また南に折れるのか?それなら何で祖廟前を通らない?
 市一医院B。ここはもう使えんな。
 また東へ折れて緑景ニ路。もう全然分からん。

▲非情なるシャッター

 順徳に着く。13時55分。
 宜新路三淮一街の…ええと?14-18号?前回の釜飯屋・陸記が閉まってるのを視認したのが14時15分!残念!
 しかし困った…。既に[保/火][イ子]の口になってしまってる!陸記の近所に[保/火][イ子]を謳う店が3店あったけど,しかしこれは明らかに陸記のおこぼれ(又は間違い)狙い。
 そこで14時20分, [保/火][保/火]香というお店へ。
紫砂[月昔]味飯22元,550
 えっ?裏で「チン!」とか音がしましたが…!?まさかねえ。
 しかし,その音から1分後にバスケットに入れられた釜が出てきた時,我全ての望みをば捨てざる能わざりき。
 まあ…何ですよ。
 こうやって[保/火][イ子]の食文化が現代に広がっていくことはなかなか良いこととぞ覚えんやと覚え候。

 歩行街はファッションストリートになりにけり。
 うーん。この中心街にはあんまり大したとこ探せてないんだよなあ。(後日談:次回:八次香港では大分開発できました。ないことはないです)
 仕方なく…清[日軍]路に民信が出来てたからこっちの方に入ってみました。15時20分。
双皮[女乃] 6元,150
 窓際に座ったら同じ志向で座ってた日本人の駐妻らしき3人組がえらく注文を迷ってます。実質,ここではあまり選択肢ないはずだけどね。
 しかしここのミルクプリンはやはり特別。まったりとしているようでスルリと喉を通り抜け,そのくせ重量感のある甘味,ミルクそのものから離れない誠実な旨味が鼻孔に抜けていく。
 帰りに隣近所に増えた土産物屋を冷やかすとこの商品がインスタントで並んでました。でも…こんなんコピーできんやろ?

▲ 蔵[ロ巴]で意大利式珈琲(エスプレッソ)

 この民信の裏手にふと見つけた店に,何となく入ってみました。蔵[ロ巴],15時40分。
意大利式珈琲(大)22元
「蔵」はやはりチベットらしいが,壁の写真以外はあんまり民俗的な色彩はなく,あくまで優雅な感じ。チベットかどうかはともかくも,けれどもシチュエーション的にはかなり完璧です。蔵の一面に池があり,そのほとりのテラスでエスプレッソをちびちびやる。
 少なしスタバよりは上だな。こんなレベルのエスプレッソをきちんと出す店が,珈琲不毛地帯・漢人エリアである中国に出来るものなのか?
こういう「ここは地球のどこなんだ?」感覚は悪くない。
 味都・順徳は,わしにとっての生地・呉みたいなものなのかもと思われてきた。華僑たちがその旧き味覚を外地で「守り」育んできた誇り高き地名「順徳」は,実際には爆発的に増殖する商工業地帯にほぼ完全に飲まれ,かつ消化されてしまってる。そして,それでも彼らは「順徳人」であることを誇り続けるのである。

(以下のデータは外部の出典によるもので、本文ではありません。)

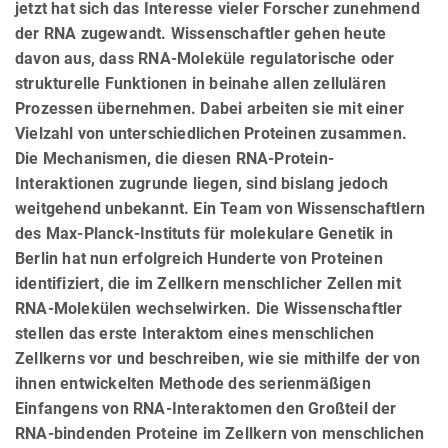
jetzt hat sich das Interesse vieler Forscher zunehmend
der RNA zugewandt. Wissenschaftler gehen heute
davon aus, dass RNA-Moleküle regulatorische oder
strukturelle Funktionen in beinahe allen zellulären
Prozessen übernehmen. Dabei arbeiten sie mit einer
Vielzahl von unterschiedlichen Proteinen zusammen.
Die Mechanismen, die diesen RNA-Protein-
Interaktionen zugrunde liegen, sind bislang jedoch
weitgehend unbekannt. Ein Team von Wissenschaftlern
des Max-Planck-Instituts für molekulare Genetik in
Berlin hat nun erfolgreich Hunderte von Proteinen
identifiziert, die im Zellkern menschlicher Zellen mit
RNA-Molekülen wechselwirken. Die Wissenschaftler
stellen das erste Interaktom eines menschlichen
Zellkerns vor und beschreiben, wie sie mithilfe der von
ihnen entwickelten Methode des serienmäßigen
Einfangens von RNA-Interaktomen den Großteil der
RNA-bindenden Proteine im Zellkern von menschlichen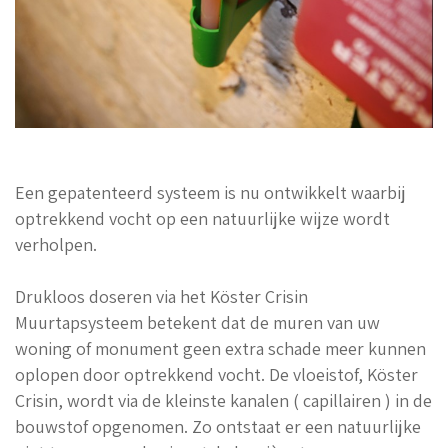
Een gepatenteerd systeem is nu ontwikkelt waarbij
optrekkend vocht op een natuurlijke wijze wordt
verholpen.
Drukloos doseren via het Köster Crisin
Muurtapsysteem betekent dat de muren van uw
woning of monument geen extra schade meer kunnen
oplopen door optrekkend vocht. De vloeistof, Köster
Crisin, wordt via de kleinste kanalen ( capillairen ) in de
bouwstof opgenomen. Zo ontstaat er een natuurlijke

 何と言うか,覚えたことのない奇妙な感覚だけど…ここは深く掘ってはいけない土地みたいな気がしてきた。そう考えたら最後に西蔵ゆかりの店にぶつかったのも偶然とは見えなくなる。
 畢竟,現代人というのはそういうものだろう。前進しようとしている限り,故郷など,夢想の中にしかありはしない。

▲蔵[ロ巴]の入口

 離脱。16時ちょうど。
 清暉園発のこのバスは,祖廟(地鉄)名の停車場表示があるし,アナウンスもある。乗ると「このおばちゃんに8元渡せ」と運ちゃん。どうやら釣りなし族らしい。
 50分間,再び車窓を見やりつつうたた寝しました。
 以前,上海から蘇州にバスで向かった折,あちこちに出来てる新増の街に驚きましたが…この仏山は,語感からは想像できないほどの街の連なりでした。
 何となく,福岡県みたいな雰囲気を思い描いてました。博多と北九州の2大都市とそれらに挟まれた小さな街。仏山と順徳の間は畑が広がってるイメージだったんですが…。
「広域広州都市圏」の躍動部はもう仏山に移ってると見てもいいんじゃないか?
 どこもかしこも,「村」の名前のままビルディングや工場が立ち並びつつあります。春が来て草木が一斉に芽吹いてるような,物凄い躍動感で全域が満たされてる。
 今朝驚かされた水はけの良さは高度な都市インフラのほんの一例。仏山-順徳間はハイウェイ,しかも立体交差しまくってる高度なインフラがばっちり整備されてます。
 2年前は香港-順徳を船で動いたわけですが,今日その行程の続きを引き継いだような気になりました。香港-順徳-禅城-広州の環。
 もちろん広州から香港の間にも,常州-東[サ/完]-深[土川]と続くこのリングが本当に都市圏として動き始めたら,このエリアはとんでもない場所になっていくんじゃないか?
 そしてここから既に長沙へ,近々に潮州・厦門,広西・貴州へ高速鉄道が伸びていく。
 一体──何が起ころうとしてるんだろう?
 これはもう戦慄と言ってもいい。
 あまり報じられたのを見た記憶がないけれど,この文化的にも強いプライドとアイデンティティを持った南中国が,本当に巨大な何物かに孵化しようとしてるように見えてならんのですが…。